Jack picks up a few things alone the way that help him on his quest, including some guns, missiles, grenades, and special body armor. And between Jack's growing inventory and the game's paper-thin plot, you might be forgiven for thinking Shadow Complex is a run-of-the-mill first-person shooter. You might be in for a shock, then, when I tell you that the game is a 2.5D side-scrolling platformer. Indeed, if there's only one single game I could could compare Shadow Complex too, it'd have to be Super Metroid.

The Shadow Complex itself is displayed on a map, and like Super Metroid a small section of the map is displayed in the upper right corner of your HUD as you explore. Like Super Metroid, you won't be able to access certain areas until you fight the right weapon or armor upgrade. And like Super Metroid, you'll be spending as much time looking for secrets as you will shooting enemies.

Aside from the obvious change in characters and settings, the most obvious difference is that Super Metroid is a 2D, sprite-based game, while Shadow Complex is a 2.5D game where everything is rendered in 3D polygons. This has a few benefits, but a few drawbacks as well. The most obvious benefit is that the game looks gorgeous. But the drawback is in the controls. Shadow Complex has both your main and sub weapons mapped to the trigger, because the right thumbstick is used for aiming. And the reason you have to aim in more than 8 directions is because enemies often attack from background. Similarly, the d-pad is used for switching sub weapons, and you have to use the left stick for moving. These control differences are minor nitpicks. You get used to the controls very quickly; they just seem a little unintuitive for a 2D platformer.
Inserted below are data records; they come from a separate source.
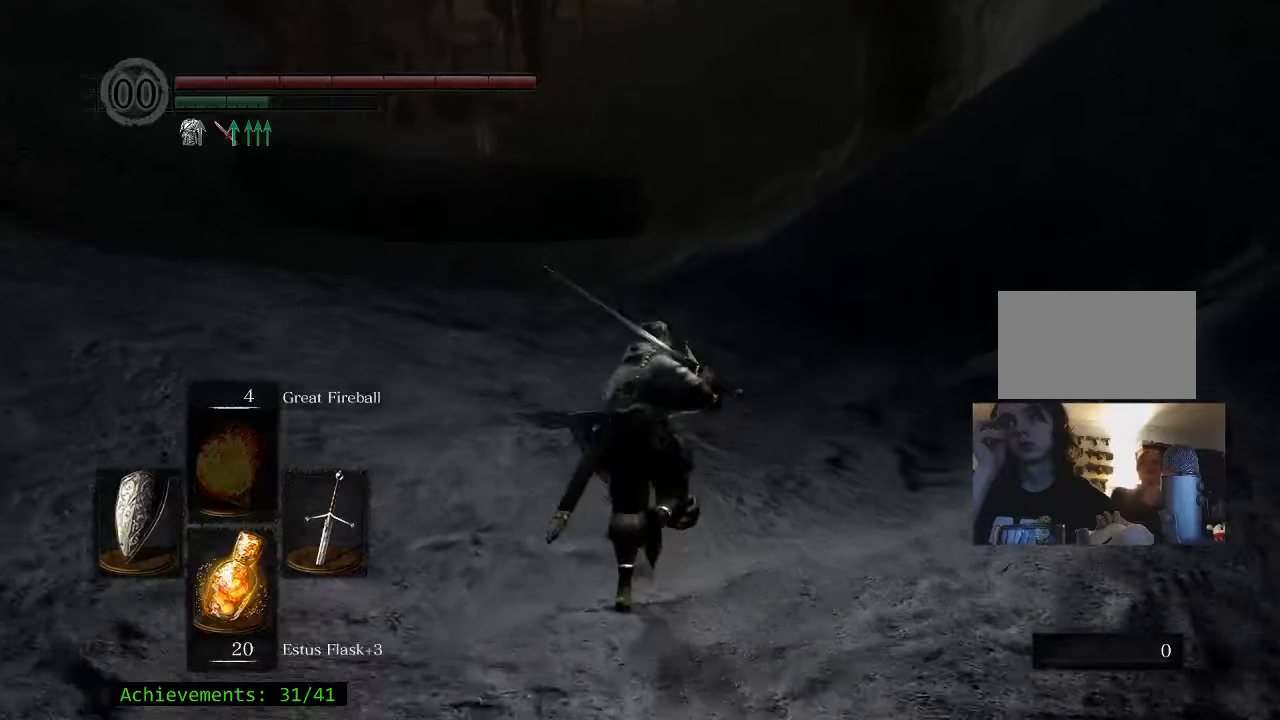
{"keys": ["space", "w"], "mouse": [], "events": [[83, "d", "down"], [216, "d", "up"]]}
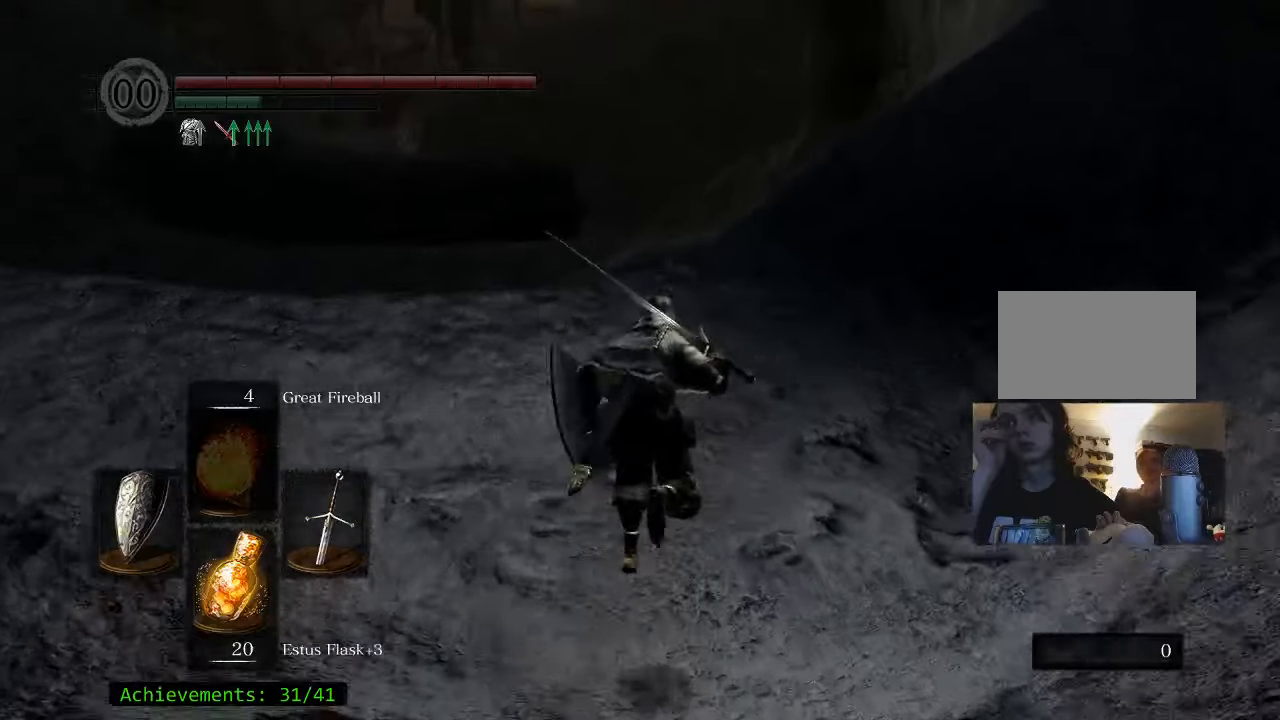
{"keys": ["w"], "mouse": [], "events": [[233, "space", "up"]]}
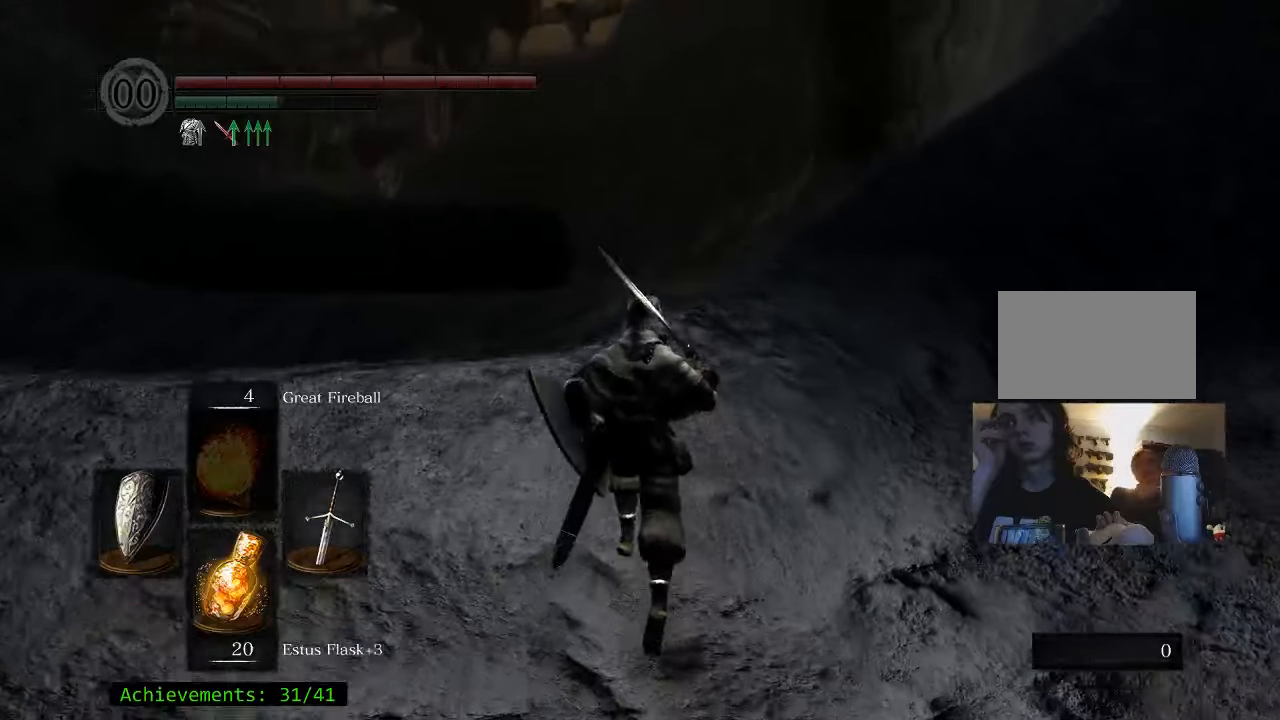
{"keys": ["space", "w"], "mouse": [], "events": [[250, "space", "down"]]}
Another drawback to the 2D gameplay in 3D levels is that, occasionally, you're in a room where there's a staircase clearly rendered in the background, but you can't walk up the stairs. To progress upward, you have to jump from landing to landing, which can ruin your immersion by reminding you that you're playing a game.

Fortunately, these minor annoyances don't take away from what is ultimately a classic, non-linear side-scrolling good time. Shadow Complex has that rare quality that makes it difficult to stop playing. The result is a game that's not just one of the best games on the Xbox Live Arcade, but one of the best games on the Xbox 360 period. The game is good enough to be sold as a full-price retail box game. At the $15 asking price on the Xbox Live Arcade, there's simply no reason you shouldn't play it.

Final Score: A+


science412 said...

I'm with you, bro... I love this game! It's fun, it looks incredible and it's hard to believe that it's a Live Arcade game. My only gripe is that I don't have more time to play it.

Joe said...

Excellent game. I just finished it playing it in about 5 sessions. That's pretty good considering the way I play games.

This is the new generation of Metroid games. It is very interesting to see a game designed like this from an American developers' standpoint.

This game also shows how games have become more mainstream gamer friendly. With Metroid you would always get stuck, not sure where to go. There were many secrets.

I really like the blue line since that takes all confusion away and I can simply enjoy the game.

A really fun game, I found about 75% of the items. I know that I won't collect 100%. I wish there were some warp points to move about the map quicker to pick up the items. Too much time/bother to go across the entire map to find the rest.

But, not a big deal. Great experience and I hope this is a continuing trend for xbox arcade games.